From: Ray Recchia (rrecchia@mail.clarityconnect.com)
Date: Tue 27 May 2003 - 20:55:38 GMT
>
> On Tuesday, May 27, 2003, at 03:47 PM, Ray wrote:
>
> > Of course random
> > outside effects during the performance effect transmission of the
> > meme. Who on earth would deny that?
>
> The memeinthemind model denies it whenever it claims the meme is
> transmitted from one mind to another, and then also claims that it is
> the selfsame meme.
>
> - Wade
This is your misperception alone.
The meme in the mind claims that we percieve each other as having the
thoughts and ideas that share a common ground. This is the basis for
human empathy and for human language. We assume that hunger in one head
shares a commonality with hunger in another head, and that the concept of
democracy is one head shares a commonality with the concept of democracy
in another.

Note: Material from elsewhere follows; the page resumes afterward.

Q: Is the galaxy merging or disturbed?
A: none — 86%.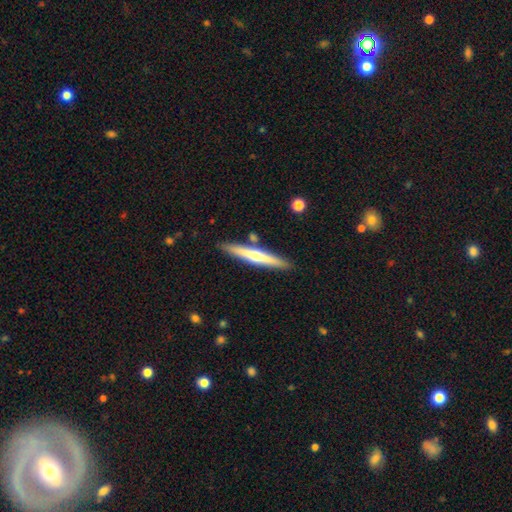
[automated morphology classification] A featured or disk galaxy (58%) viewed edge-on (96%) with a rounded central bulge (80%). Merging: none (88%).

The commonality is the essence of the meme in both heads.
Our empathy and perception of commonality are fundamental roots of human
society, and can and should serve as the basis for scientific study in
memetics.
The meme-in-the-mind model recognizes that variation can be introduced at
a variety of levels, including unplanned changes during expression.
There is simply no reason whatsoever for it not to. What it is capable
of doing, which your performance based model is not among other things,
is analyzing mental processes by which memes are altered. We can't point
towards the specific neurochemical changes involved in these processes
either, but they clearly occur. Your performance based model can not
account for them without considering internal human awareness.